獨孤槿神態自若的坐在那,沒有絲毫的拘謹之色。
那兩個太監暗暗互相對視一下,其中一人從中間的梨木桌上拿起一塊茶點,“駙馬爺,您嘗嘗這個點心,現在距離到底公主府還有好一段路途,奴才怕您餓著!”他將糕點舉在獨孤槿面前,一臉的淡笑。
“這個點心可是不遠萬里從大周那里采買回來的,駙馬爺可得嘗嘗!”
獨孤槿頷首,從那太監手里接過糕點,端詳了一會。
太監臉上的笑意不減,卻是未達眼底。
“駙馬爺怎么不吃啊?難道是這糕點不和您胃口?”
獨孤槿唇角勾起,卻是將那糕點重新放回盤子里。
那兩個太監詫異的互相看了看,將頭瞥向獨孤槿,“不知駙馬爺是何意啊?為何不吃這點心?”

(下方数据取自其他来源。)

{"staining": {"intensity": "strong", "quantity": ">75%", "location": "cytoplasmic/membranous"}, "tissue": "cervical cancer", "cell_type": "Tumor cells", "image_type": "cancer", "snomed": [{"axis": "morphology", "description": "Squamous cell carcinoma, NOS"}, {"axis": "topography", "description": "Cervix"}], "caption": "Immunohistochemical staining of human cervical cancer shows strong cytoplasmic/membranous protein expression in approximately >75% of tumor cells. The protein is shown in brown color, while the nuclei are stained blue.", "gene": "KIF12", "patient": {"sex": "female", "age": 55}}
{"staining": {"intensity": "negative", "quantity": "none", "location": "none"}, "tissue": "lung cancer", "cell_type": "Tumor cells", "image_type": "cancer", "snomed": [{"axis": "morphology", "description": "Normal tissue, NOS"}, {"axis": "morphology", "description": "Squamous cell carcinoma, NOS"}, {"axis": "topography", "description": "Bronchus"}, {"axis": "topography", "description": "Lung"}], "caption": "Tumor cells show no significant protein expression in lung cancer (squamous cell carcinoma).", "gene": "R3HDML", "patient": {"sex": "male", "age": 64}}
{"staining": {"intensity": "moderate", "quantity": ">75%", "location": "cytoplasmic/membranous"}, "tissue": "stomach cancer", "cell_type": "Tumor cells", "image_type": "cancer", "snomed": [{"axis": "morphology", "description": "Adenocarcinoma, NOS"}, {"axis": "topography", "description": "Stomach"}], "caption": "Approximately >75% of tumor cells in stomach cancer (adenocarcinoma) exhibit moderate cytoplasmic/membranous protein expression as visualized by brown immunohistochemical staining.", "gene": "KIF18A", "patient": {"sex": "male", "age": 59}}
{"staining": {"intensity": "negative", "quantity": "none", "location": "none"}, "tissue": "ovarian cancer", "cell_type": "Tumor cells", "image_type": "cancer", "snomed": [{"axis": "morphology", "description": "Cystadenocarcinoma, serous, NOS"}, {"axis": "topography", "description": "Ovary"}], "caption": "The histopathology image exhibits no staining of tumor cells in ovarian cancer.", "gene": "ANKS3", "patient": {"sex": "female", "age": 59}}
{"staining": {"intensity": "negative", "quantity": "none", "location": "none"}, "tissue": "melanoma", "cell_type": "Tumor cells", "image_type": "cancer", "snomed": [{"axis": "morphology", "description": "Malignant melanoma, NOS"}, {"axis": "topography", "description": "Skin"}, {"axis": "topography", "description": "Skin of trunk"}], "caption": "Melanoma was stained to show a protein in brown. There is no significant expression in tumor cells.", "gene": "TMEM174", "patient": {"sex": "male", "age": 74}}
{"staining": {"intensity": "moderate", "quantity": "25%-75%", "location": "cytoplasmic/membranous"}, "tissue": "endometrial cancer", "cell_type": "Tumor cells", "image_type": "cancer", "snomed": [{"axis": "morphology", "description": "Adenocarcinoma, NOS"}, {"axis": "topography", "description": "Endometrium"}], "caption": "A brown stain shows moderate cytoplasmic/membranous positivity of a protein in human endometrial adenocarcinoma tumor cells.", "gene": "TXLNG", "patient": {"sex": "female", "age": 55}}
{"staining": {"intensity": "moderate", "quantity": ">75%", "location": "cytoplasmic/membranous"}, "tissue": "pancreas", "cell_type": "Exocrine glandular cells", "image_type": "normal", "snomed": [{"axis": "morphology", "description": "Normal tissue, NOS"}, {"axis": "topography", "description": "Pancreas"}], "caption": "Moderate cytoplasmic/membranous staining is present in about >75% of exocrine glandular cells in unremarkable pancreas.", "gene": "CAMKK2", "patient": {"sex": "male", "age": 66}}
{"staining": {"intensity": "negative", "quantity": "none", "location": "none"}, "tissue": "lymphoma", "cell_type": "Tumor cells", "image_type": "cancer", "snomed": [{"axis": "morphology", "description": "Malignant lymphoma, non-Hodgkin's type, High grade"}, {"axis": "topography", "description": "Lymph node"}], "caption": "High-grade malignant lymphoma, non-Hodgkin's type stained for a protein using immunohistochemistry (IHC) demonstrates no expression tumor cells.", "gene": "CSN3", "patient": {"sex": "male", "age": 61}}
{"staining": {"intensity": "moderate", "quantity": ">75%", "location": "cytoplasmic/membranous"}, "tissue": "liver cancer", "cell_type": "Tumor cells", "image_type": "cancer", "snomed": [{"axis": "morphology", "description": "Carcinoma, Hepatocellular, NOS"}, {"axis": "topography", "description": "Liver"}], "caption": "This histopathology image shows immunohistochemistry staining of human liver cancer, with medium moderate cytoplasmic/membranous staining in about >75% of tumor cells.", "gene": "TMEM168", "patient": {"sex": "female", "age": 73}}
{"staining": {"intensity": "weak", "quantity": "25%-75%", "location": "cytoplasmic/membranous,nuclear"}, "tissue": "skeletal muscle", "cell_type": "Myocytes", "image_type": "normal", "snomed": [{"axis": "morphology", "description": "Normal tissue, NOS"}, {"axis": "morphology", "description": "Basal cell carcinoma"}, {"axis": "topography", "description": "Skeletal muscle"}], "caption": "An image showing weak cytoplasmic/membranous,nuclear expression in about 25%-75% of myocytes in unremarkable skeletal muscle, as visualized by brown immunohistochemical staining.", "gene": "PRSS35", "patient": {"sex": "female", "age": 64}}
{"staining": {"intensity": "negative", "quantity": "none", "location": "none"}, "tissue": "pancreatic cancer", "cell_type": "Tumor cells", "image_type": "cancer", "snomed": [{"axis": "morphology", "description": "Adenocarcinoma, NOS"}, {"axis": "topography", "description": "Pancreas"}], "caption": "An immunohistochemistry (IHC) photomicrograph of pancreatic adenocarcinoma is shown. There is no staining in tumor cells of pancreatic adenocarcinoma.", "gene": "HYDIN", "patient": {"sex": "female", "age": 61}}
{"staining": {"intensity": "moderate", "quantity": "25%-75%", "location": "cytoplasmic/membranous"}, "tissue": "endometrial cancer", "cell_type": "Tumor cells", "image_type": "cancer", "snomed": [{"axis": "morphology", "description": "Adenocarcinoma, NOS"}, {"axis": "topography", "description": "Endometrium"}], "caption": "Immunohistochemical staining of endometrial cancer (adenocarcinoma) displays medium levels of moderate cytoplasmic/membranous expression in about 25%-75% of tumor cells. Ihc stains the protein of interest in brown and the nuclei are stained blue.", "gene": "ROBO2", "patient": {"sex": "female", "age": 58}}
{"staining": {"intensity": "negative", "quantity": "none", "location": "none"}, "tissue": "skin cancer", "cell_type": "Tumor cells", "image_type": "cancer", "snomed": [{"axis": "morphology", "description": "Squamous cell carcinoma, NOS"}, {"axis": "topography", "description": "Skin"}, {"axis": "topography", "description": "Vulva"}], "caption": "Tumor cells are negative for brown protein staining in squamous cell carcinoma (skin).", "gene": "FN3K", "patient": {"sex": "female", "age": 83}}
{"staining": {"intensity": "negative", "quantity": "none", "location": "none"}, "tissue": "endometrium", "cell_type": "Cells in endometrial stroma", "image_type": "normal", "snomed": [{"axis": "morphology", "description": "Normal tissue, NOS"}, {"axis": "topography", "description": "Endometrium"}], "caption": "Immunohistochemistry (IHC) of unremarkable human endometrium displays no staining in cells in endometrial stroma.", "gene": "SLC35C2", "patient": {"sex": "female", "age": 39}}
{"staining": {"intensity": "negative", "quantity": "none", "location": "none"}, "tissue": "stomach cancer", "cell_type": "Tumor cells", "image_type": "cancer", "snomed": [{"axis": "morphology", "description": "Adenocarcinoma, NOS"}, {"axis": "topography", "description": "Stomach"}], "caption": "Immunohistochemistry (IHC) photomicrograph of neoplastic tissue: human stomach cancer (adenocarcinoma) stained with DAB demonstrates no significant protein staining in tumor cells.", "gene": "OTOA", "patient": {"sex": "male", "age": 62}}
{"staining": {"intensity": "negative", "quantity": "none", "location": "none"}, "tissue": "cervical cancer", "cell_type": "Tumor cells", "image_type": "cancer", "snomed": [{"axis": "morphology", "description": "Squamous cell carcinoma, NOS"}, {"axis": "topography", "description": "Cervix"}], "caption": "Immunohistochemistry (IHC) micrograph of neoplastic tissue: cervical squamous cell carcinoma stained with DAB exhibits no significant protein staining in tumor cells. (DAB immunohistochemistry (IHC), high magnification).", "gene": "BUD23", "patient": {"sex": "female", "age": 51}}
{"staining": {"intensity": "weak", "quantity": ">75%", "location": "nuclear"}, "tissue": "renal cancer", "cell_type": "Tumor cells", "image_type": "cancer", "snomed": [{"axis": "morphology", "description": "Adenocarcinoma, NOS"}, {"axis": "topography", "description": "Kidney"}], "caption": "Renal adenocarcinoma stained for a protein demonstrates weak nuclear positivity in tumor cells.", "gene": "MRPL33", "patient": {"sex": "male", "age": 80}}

獨孤槿手中折扇輕搖,臉上雖是一派笑意,眸光卻是沒有一絲溫度。
“本駙馬在想,難道這北番的皇宮里皆是你們這種以下犯上的狗奴才嗎?”她這一席話脫口而出,不禁讓兩個太監紛紛變了臉色。
其中一個太監面上露出一絲不悅:“不知駙馬爺此話怎將?”
另一個太監也是橫眉冷對著獨孤槿。